▶ [Exercise prompt]: Leaving out all pictures, transcribe the lines below exactly, from the first through the line containing "right knee: (134, 284)".

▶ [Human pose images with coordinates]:
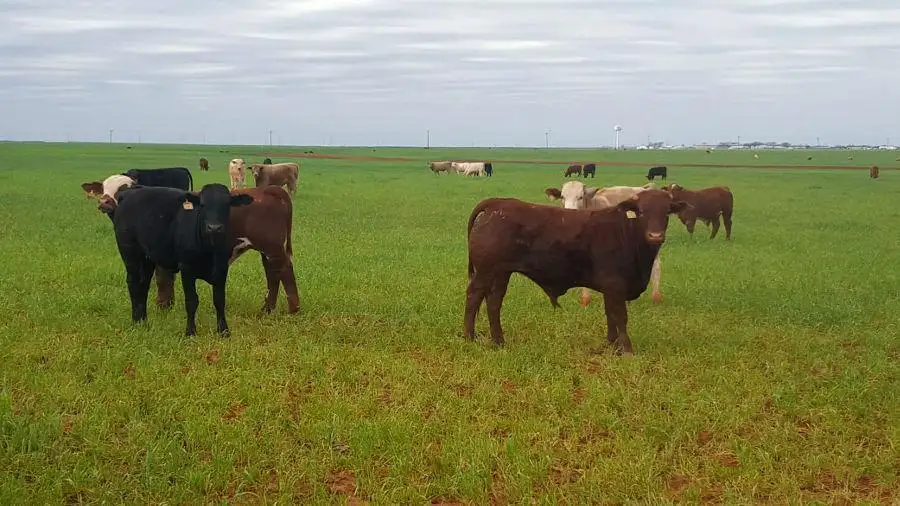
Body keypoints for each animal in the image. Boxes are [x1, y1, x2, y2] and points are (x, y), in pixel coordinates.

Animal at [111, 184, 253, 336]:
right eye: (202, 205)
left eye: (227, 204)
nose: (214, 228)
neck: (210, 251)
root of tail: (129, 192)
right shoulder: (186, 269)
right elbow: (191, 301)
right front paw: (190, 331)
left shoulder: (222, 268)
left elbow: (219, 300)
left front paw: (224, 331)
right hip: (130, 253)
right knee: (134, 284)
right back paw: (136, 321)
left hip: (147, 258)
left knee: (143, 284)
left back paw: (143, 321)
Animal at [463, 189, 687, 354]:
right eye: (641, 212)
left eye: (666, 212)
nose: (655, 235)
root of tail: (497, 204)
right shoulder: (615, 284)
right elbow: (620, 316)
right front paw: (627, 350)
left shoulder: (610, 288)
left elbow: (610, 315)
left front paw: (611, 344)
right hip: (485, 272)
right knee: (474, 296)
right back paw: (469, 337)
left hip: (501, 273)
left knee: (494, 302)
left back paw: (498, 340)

▶ [Written response]:
Body keypoints for each animal in the image. Boxes are [x1, y1, x2, y2] and points are (x, y), in pixel coordinates.

Animal at [111, 184, 253, 336]:
right eye: (202, 205)
left eye: (227, 204)
nose: (214, 228)
neck: (210, 251)
root of tail: (129, 192)
right shoulder: (186, 269)
right elbow: (191, 301)
right front paw: (190, 331)
left shoulder: (222, 268)
left elbow: (219, 300)
left front paw: (224, 331)
right hip: (130, 253)
right knee: (134, 284)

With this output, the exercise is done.